鮮活的小溪突然被乳白色的光暈籠罩,而後又慢慢化爲一片血紅,如同盛滿了血。在歲收期盼的目光中,潺潺的小溪驀然扭曲,化爲一隻血色的洞。蘊晴略顯得意地轉向歲收卻突然發覺身體一軟,幾乎跌倒在地。而蘊熾也是一般,他勉力支撐住自己,驚駭地看向已是滿面陰毒的歲收。
“怎麼,沒力氣了?”歲收仰天大笑,“對了,忘記告訴你們。這裡幾乎是任何法術的禁地,但卻可以使用魔毒!”
“什麼?你是……”蘊晴和蘊熾同聲驚道。
“魔,我可是真正的魔族。那些大人說得對,人,都是容易輕信的生靈,尤其是我這樣的老實面相!出來吧!”隨着歲收的擊掌聲,無數魔氣從遠處淡淡散發出來。閬風巔,似乎已經被包圍了。
“現在,是不是輪到我與你們做一個交易。你們已經幫助魔族打開了閬風巔的門戶,不妨再加入我們一同攻入。日後也好有機會重新挽回所謂清名,反正你們也中了魔毒。但你們若冥頑不靈,這裡便會多出兩具中了魔毒的屍身,而且因爲洞開的閬風巔門戶和如簧巧舌而失去一切清譽,留下的只有罵名!”面對着漸漸逼近的歲收,蘊晴和蘊熾對視一眼,目光中滿是憤恨和恐懼。
“……此陳年舊事,不足爲意。惟願後人謹記,其一,冀之門當真存在,力量之大可以令時光倒流,倒流的時光中人可復生,可往來於時光,甚至會迷失於時間中非人非鬼。其二,被選中得入此地之人必會失去一件東西,雖未必珍貴,但終究是失去了。其三,當心冀之門中的守門人……後來之人當謹記,冀之門雖可實現願望,但以餘所見終染邪氣,非正道之物。勿用,勿用!”隨着玉凝的聲音漸漸低沉,屍陣正中,道長最後的字跡飄落在地,隨之飄落的還有玉凝和葉凡初的期望。
“道長似乎並不願說出他真正的心結,我們是不是隻能和青藤玩耍了?”玉凝忽然感覺到一陣疲累,她索性坐在地上,用手指划着面前再度升起的濃霧。
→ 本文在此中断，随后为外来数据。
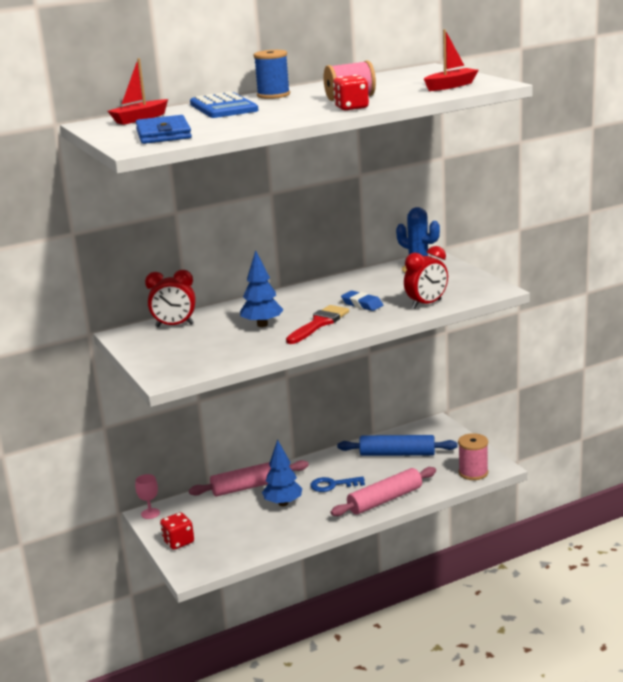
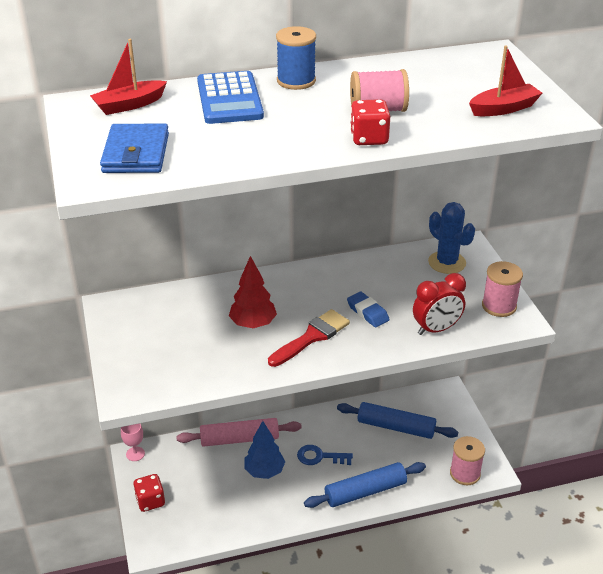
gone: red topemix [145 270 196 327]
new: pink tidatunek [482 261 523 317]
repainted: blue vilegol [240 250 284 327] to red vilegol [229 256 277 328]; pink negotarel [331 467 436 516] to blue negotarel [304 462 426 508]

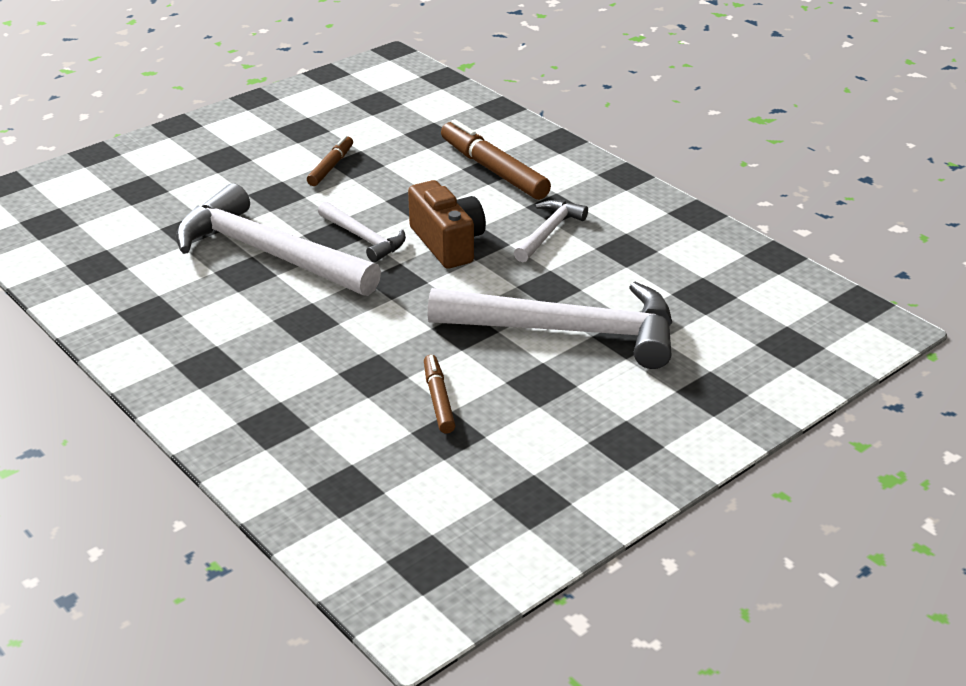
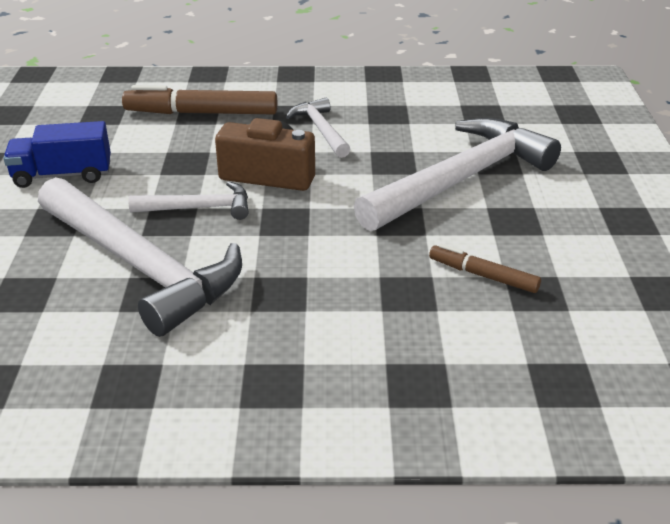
swapped: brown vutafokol [307 135 353 186] to blue kapigok [3 121 111 188]
rotated: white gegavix [176 183 381 296] = [38 177 242 337] 120 degrees counterclockwise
“不到最後一刻,不得輕言放棄!”葉凡初猛然將玉凝拽起,拍拍她的頭。
“可是……”玉凝皺皺眉頭,雙眼猛然睜大,而後她尖叫一聲躲向葉凡初背後,伸出顫抖的手指指向道長。
“他、他……”
“你怎麼了?看不出你竟如此膽小!或許,這就是道長久未散去的心結吧!”葉凡初笑着指了指已睜開雙眼的道長。然而當他向道長看去時也不覺一愣,化爲枯骨已久的道長竟然笑吟吟地站在二人面前,丰神俊逸彷彿從不曾老去,仙風道骨猶如身處松鶴之間。
“想不到我生前死於憾恨,死後又累了生靈,當真是一錯再錯!”道長洪亮的話聲傳出,慈和又充滿愧悔,“當年之事,其錯在我。我欲將其公之於天下卻又鬼迷心竅,妄生舐犢之心。待我終於悟透一切時卻又壽終於此。今雖只兩個小輩聽到了我的話,但餘心願已足。你們去吧,我也當離去了,只可憐了這些生靈!”未待玉凝和葉凡初再說什麼,一道刺目的光芒便由道長體內發出,照亮了屍陣。屍陣中的一切漸漸化爲美麗的光點,而就在這些光點漸漸升起慢慢消失的同時,嘈雜的人聲再度充盈在二人耳中。玉凝和葉凡初重新站在閬風巔之中,然而映入二人眼中的卻是一番地獄般的景象。魔雲四起,屍橫遍地,風起聲動,血染青芳,曾經飄逸輕靈的閬風巔化爲一片血色火海。